Après avoir traversé la cour du château, on monta l’escalier ; mais la duchesse était tellement affaiblie par les émotions successives qu’elle venait d’éprouver, que Dermoncourt la sentit en quelque sorte plier et peser à son bras de tout son poids. Enfin, elle arriva à l’appartement qui lui était destiné, et que le colonel d’artillerie, gouverneur du château, s’était empressé de lui offrir. Là, se trouvant mieux, elle dit au général qu’elle prendrait volontiers quelque chose.

En effet, dérangée au moment où elle allait se mettre à table, il y avait près de trente heures qu’elle n’avait rien pris.

Comme aucun ordre pour un déjeuner n’avait été donné, et que ce déjeuner pouvait se faire attendre, le colonel d’artillerie. proposa à Madame, qui l’accepta, un verre de frontignan avec des biscuits.

Au reste, Madame alors mangeait très-peu à cause d’une fièvre tierce qui la prenait régulièrement depuis deux ou trois semaines.

(DONNÉES FOURNIES):
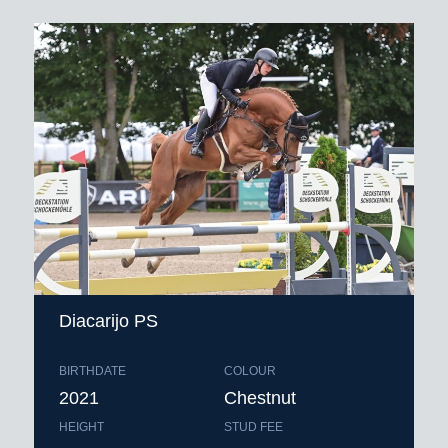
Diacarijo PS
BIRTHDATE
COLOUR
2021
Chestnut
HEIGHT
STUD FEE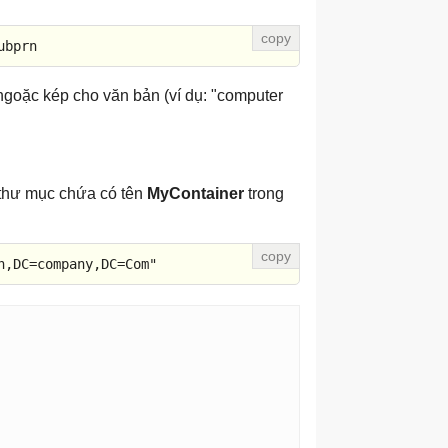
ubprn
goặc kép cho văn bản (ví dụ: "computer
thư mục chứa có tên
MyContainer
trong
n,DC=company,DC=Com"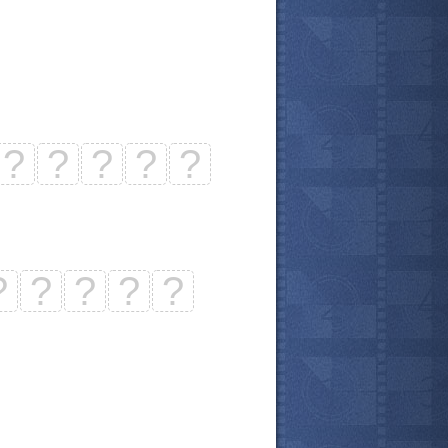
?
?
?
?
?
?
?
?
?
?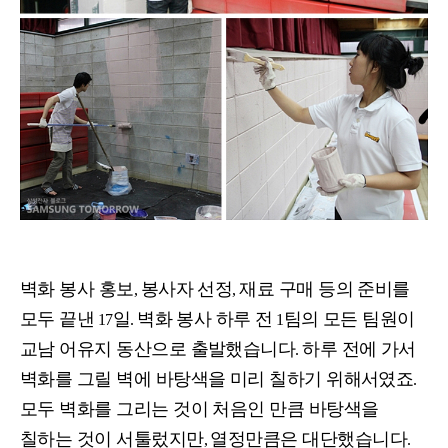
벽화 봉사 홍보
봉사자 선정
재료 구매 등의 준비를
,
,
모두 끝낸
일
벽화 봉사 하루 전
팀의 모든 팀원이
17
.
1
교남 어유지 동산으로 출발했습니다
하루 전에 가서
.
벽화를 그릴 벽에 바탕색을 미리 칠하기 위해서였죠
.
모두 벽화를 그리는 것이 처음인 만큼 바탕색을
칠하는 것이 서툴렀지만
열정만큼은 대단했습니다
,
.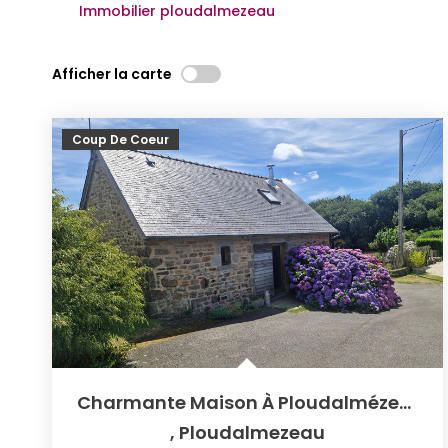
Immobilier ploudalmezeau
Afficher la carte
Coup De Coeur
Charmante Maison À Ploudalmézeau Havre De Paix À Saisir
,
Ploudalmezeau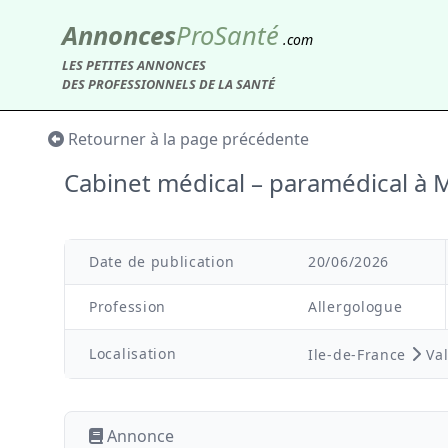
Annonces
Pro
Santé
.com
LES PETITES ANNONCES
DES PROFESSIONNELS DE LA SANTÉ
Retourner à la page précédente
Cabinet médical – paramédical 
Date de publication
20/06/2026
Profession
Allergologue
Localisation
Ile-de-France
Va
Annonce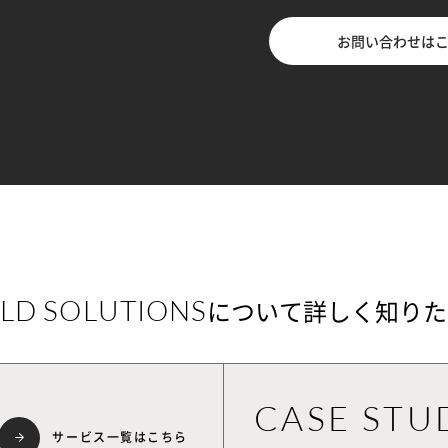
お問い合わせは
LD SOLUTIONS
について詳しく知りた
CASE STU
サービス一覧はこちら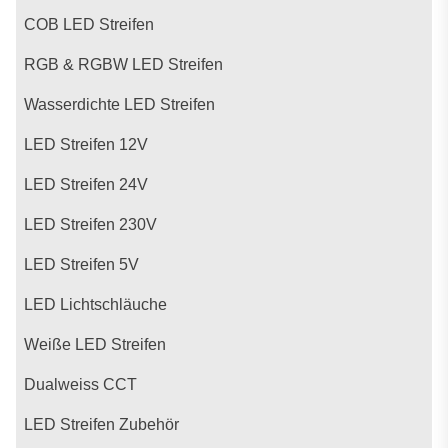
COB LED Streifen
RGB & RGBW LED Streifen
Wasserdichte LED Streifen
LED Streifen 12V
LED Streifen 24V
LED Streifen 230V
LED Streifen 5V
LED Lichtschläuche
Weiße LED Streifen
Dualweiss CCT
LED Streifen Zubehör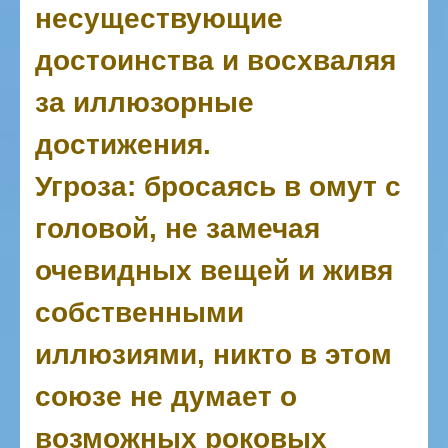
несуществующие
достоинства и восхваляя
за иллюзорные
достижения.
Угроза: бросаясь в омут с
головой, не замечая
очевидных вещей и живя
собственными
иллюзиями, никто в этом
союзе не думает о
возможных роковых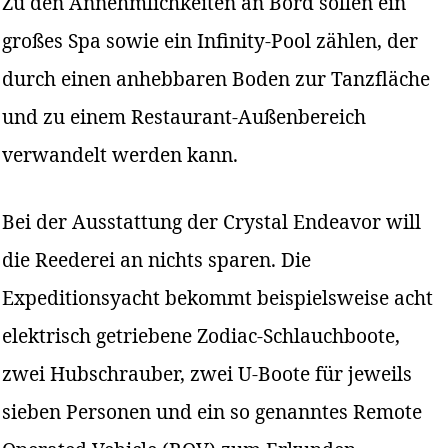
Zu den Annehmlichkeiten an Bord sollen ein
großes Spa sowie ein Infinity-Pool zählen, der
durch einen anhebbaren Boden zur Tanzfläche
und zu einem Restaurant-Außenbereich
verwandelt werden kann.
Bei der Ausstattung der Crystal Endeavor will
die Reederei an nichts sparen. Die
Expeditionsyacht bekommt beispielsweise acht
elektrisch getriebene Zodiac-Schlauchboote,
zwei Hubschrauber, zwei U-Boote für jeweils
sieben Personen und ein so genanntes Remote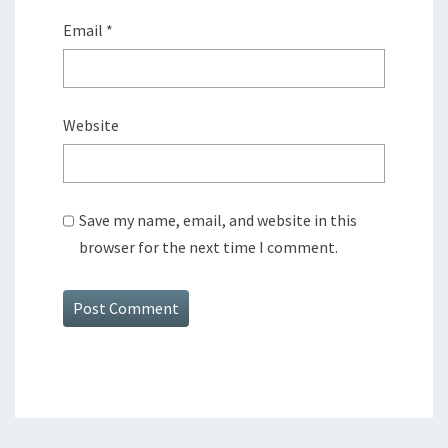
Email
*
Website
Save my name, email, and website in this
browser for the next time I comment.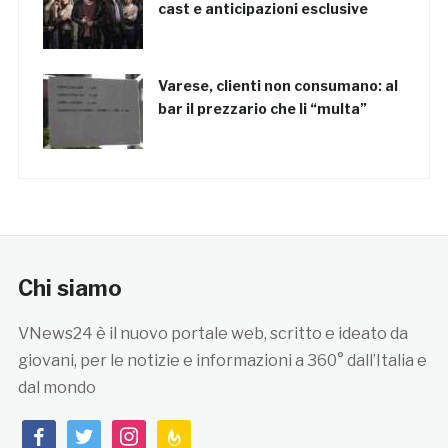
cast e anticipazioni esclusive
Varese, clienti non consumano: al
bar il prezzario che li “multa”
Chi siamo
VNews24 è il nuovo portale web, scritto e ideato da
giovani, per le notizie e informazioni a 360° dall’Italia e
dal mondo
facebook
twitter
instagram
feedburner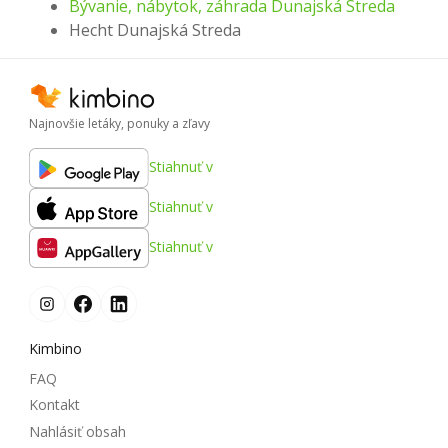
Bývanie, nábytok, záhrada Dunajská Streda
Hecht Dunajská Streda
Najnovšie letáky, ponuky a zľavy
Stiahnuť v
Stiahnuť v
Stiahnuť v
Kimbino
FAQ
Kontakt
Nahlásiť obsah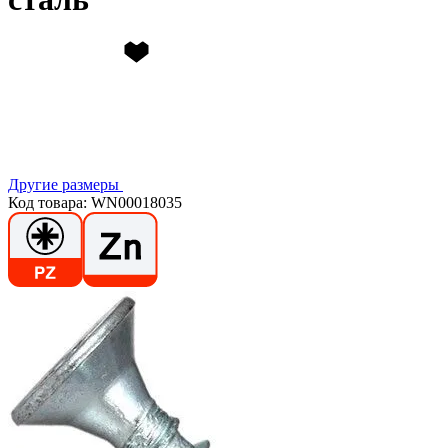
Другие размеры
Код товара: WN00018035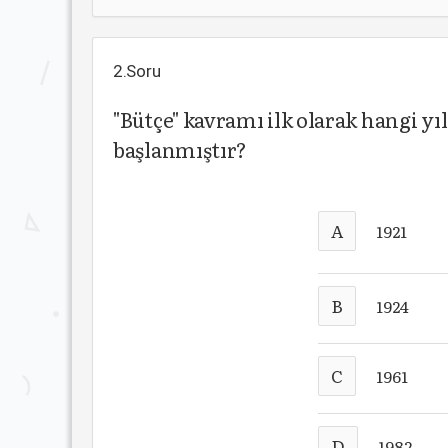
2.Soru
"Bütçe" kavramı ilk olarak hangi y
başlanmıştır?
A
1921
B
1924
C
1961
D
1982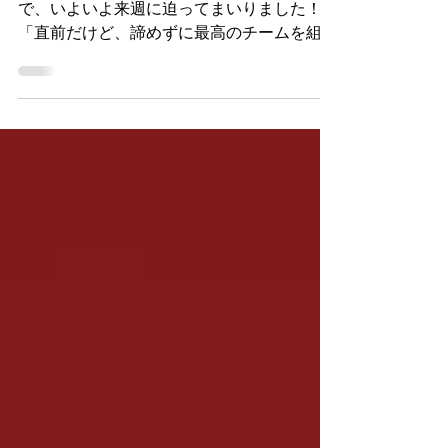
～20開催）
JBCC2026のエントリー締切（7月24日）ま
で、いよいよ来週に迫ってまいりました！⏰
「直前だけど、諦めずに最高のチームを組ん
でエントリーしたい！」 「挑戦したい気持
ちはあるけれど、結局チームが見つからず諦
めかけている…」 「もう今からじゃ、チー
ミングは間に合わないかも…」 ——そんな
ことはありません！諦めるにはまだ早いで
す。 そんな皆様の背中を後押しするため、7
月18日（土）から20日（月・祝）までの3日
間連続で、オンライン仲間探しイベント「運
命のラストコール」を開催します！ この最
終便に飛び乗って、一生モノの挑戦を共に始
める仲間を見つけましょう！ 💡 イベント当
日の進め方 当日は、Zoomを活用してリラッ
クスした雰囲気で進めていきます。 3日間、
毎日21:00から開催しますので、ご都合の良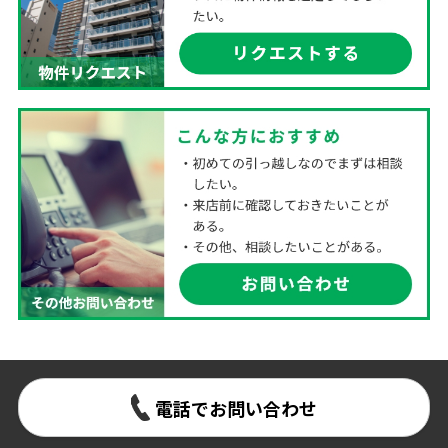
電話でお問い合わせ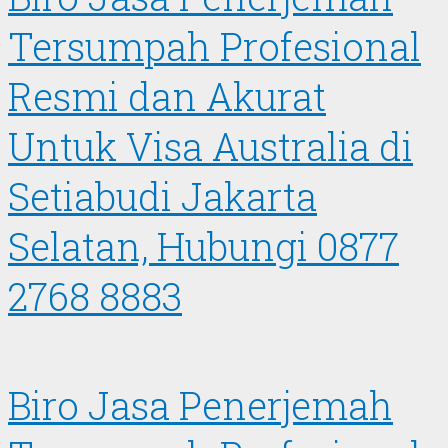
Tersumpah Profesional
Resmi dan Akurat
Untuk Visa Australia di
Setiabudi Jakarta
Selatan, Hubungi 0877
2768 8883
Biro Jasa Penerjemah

(CONSIGNE):
Dans le texte sur la duchesse, remplacez "frontignan" par "bordeaux" dans le passage qui commence par les mots "En effet, dérangée" et se termine sur "avec des biscuits.", puis recopiez ce passage. Vous n'avez pas besoin des lignes.

(RÉPONSE ATTENDUE):
En effet, dérangée au moment où elle allait se mettre à table, il y avait près de trente heures qu’elle n’avait rien pris.

Comme aucun ordre pour un déjeuner n’avait été donné, et que ce déjeuner pouvait se faire attendre, le colonel d’artillerie. proposa à Madame, qui l’accepta, un verre de bordeaux avec des biscuits.